Durante un largo rato ninguna de las dos dijo nada.
– Quería castigarme -dijo Araminta finalmente.
Sophie se giró lentamente.
– Por no darle un heredero -continuó Araminta, y las manos comenzaron a temblarle-. Me odiaba por eso.
Sophie no supo qué decir. No sabía si había algo que decir. Pasado otro largo rato, Araminta volvió a hablar:
– Al principio te odiaba porque eras un insulto para mí.
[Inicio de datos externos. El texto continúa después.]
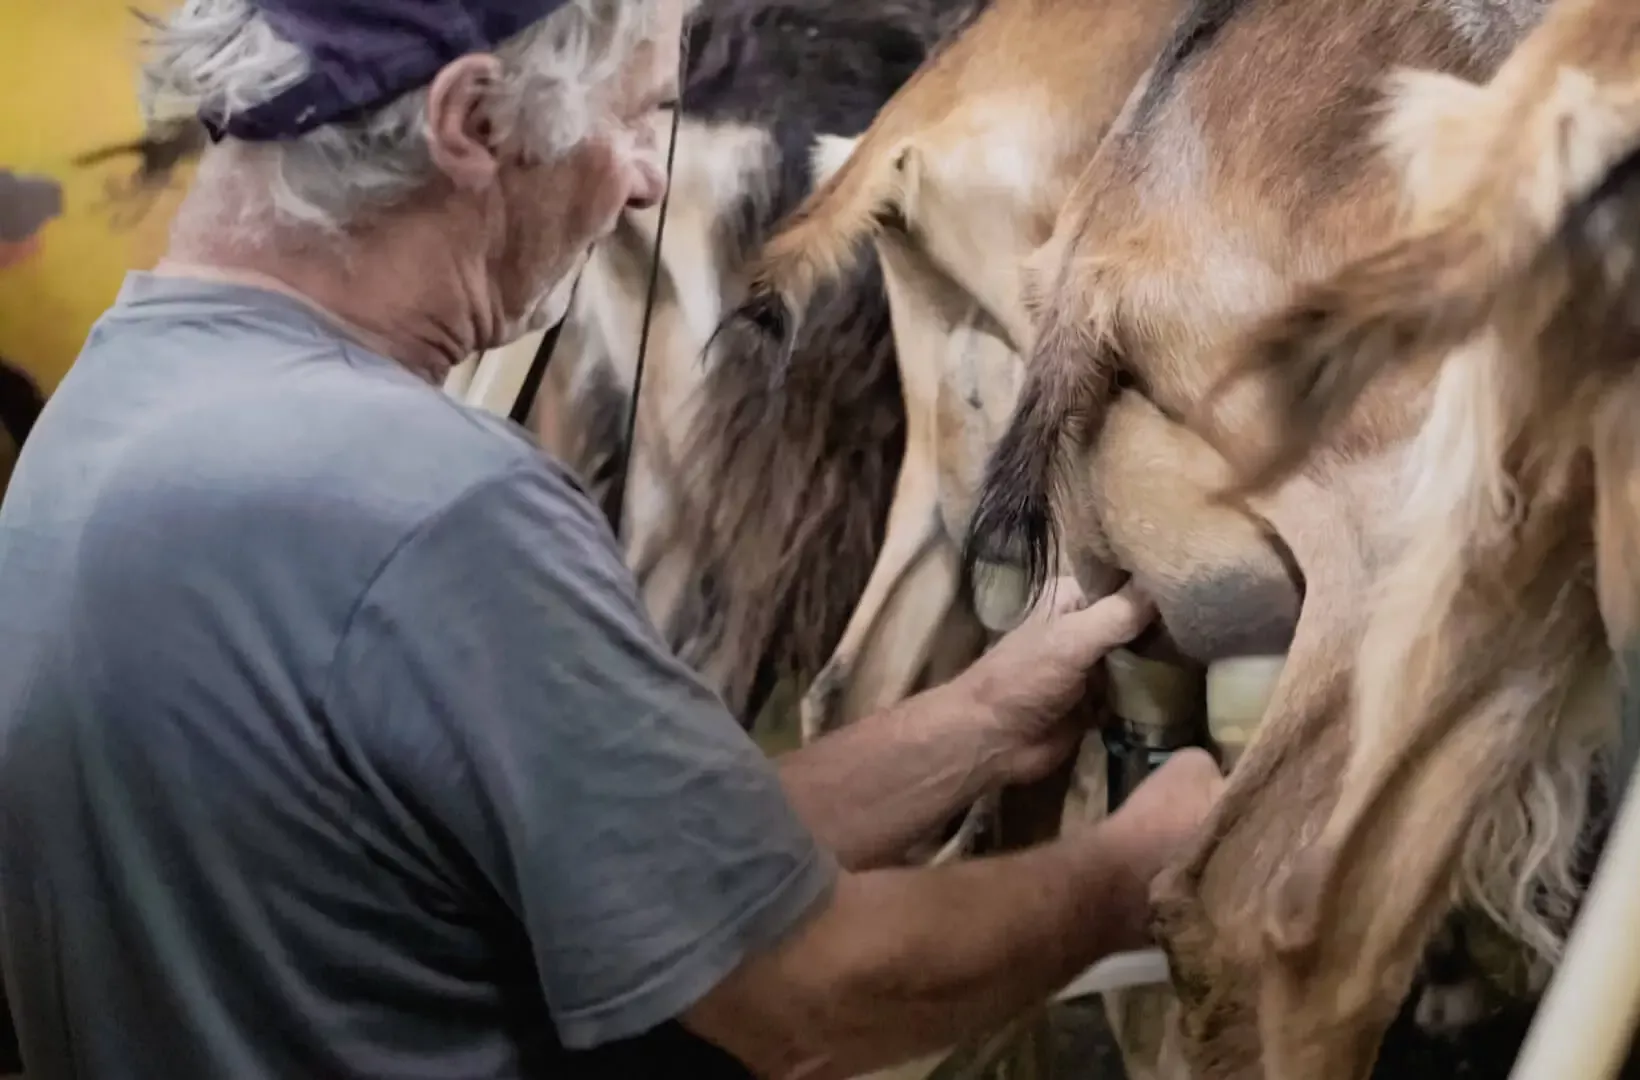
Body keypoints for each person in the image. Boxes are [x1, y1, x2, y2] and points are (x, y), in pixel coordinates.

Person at [0, 0, 1226, 1077]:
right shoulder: (435, 508)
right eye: (638, 114)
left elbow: (634, 857)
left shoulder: (106, 419)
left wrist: (976, 727)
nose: (644, 176)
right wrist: (1130, 871)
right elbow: (810, 999)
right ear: (470, 123)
Ninguna mujer debería tener que albergar a la bastarda de su marido.
Sophie guardó silencio.
– Pero después… pero después…
Ante la enorme sorpresa de Sophie, Araminta se apoyó en la pared como desmoronada, como si los recuerdos la hubieran despojado de toda su fuerza.
– Pero después eso cambió -dijo Araminta al fin-. ¿Cómo él pudo tenerte a ti con una puta y yo no pude darle un hijo?
Sophie no le vio mucha utilidad a defender a su madre.
– No sólo te odiaba -continuó Araminta en un susurro-Odiaba verte.
Eso no sorprendió a Sophie.
– Odiaba oír tu voz; odiaba ver que tus ojos eran iguales a los de él; odiaba saber que estabas en mi casa.
– Era mi casa también -dijo Sophie tranquilamente.